Document segment:
--- --- ---
Many of us living with addictions also identify as having addictive personalities. What does this mean, and how do you know if this applies to you? When we have healthy ways of coping with life’s challenges, we can handle our emotions in productive ways. We have emotional independence, and we feel strong in our ability to rely on ourselves to get through difficulty. When we have an addictive personality, on the other hand, we find we form addictive relationships and dependencies in multiple areas of our lives. We form attachments pretty quickly and easily to substances, relationships and behaviors.
Our addictive personality can make us become easily attached to habits that aren’t healthy or constructive. These can range from relatively harmless habits to more compulsive habits that contribute to our anxiety and can form the basis of disorders like Obsessive Compulsive Disorder. We can find ourselves attached to multiple habits, enough so that we feel that this tendency towards attachment is part of our personality, part of who we are as people.
When it comes to substances such as alcohol, for example, many people are able to drink it but don’t feel a dependence on it or attachment to it. It is something they enjoy doing but it doesn’t control their lives or cause them distress. Those of us with addictive personalities might find ourselves becoming attached to any substance we try. We might long for the feeling we get when we use any new substance, to the point where it becomes an urge or compulsion. Our urges are strong and powerful, and we don’t feel strong enough to withstand them.
Many of us also experience relationships that are unhealthy, toxic, codependent, even abusive, and we have such a recurring tendency to form these attachments that we feel our addictive personalities have contributed to developing a love and sex addiction, an addiction to dating and relationships. While many people experience unhealthy relationships at some point in their lives, those of us with addictive personalities might have multiple of these relationships, and it might have become a destructive pattern for us over the course of many years.
At the root of our addictive personalities is the belief that we need something or someone outside of ourselves to feel happy, whole and complete. We might use these things and people, often without realizing it, to cope with our feelings of sadness and anxiety, and our fears of inadequacy and unworthiness.
Healing is very much possible, even when we have what we consider to be addictive personalities. We have the power to heal any part of us that is causing us pain.
--- --- ---
Dataset entries
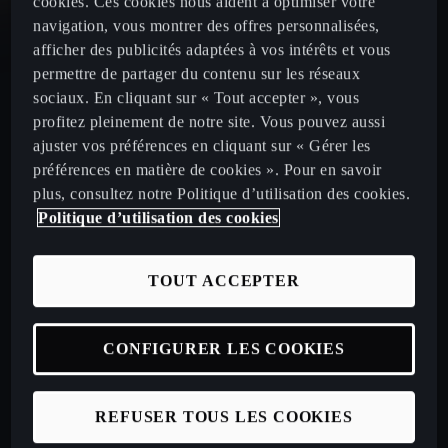
cookies. Ces cookies nous aident à optimiser votre
navigation, vous montrer des offres personnalisées,
CUPRA Leon
afficher des publicités adaptées à vos intérêts et vous
permettre de partager du contenu sur les réseaux
CUPRA Leon Sportstourer
sociaux. En cliquant sur « Tout accepter », vous
profitez pleinement de notre site. Vous pouvez aussi
ajuster vos préférences en cliquant sur « Gérer les
CUPRA Ateca 2020
préférences en matière de cookies ». Pour en savoir
plus, consultez notre Politique d’utilisation des cookies.
Politique d’utilisation des cookies
Configurez votre CUPRA
TOUT ACCEPTER
Véhicules neufs disponibles en stock
CONFIGURER LES COOKIES
Nos offres LLD à particuliers
Nos offres LLD Business
REFUSER TOUS LES COOKIES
--- --- ---
Tasks for this exercise:
(1) Answer these questions about the text on addictive personalities:
(a) What belief lies at the root of addictive personalities?
(b) Which disorder can compulsive habits form the basis of?
(c) What kinds of relationships do many people with addictive personalities experience?
(2) Write out the addictive personalities text from "Many of us living" up to and including "relationships and behaviors.", substituting "emotional self-reliance" for "emotional independence".

Responses to the exercise:
(1)
(a) The belief that we need something or someone outside of ourselves to feel happy, whole and complete.
(b) Obsessive Compulsive Disorder.
(c) Relationships that are unhealthy, toxic, codependent, even abusive.

(2)
Many of us living with addictions also identify as having addictive personalities. What does this mean, and how do you know if this applies to you? When we have healthy ways of coping with life’s challenges, we can handle our emotions in productive ways. We have emotional self-reliance, and we feel strong in our ability to rely on ourselves to get through difficulty. When we have an addictive personality, on the other hand, we find we form addictive relationships and dependencies in multiple areas of our lives. We form attachments pretty quickly and easily to substances, relationships and behaviors.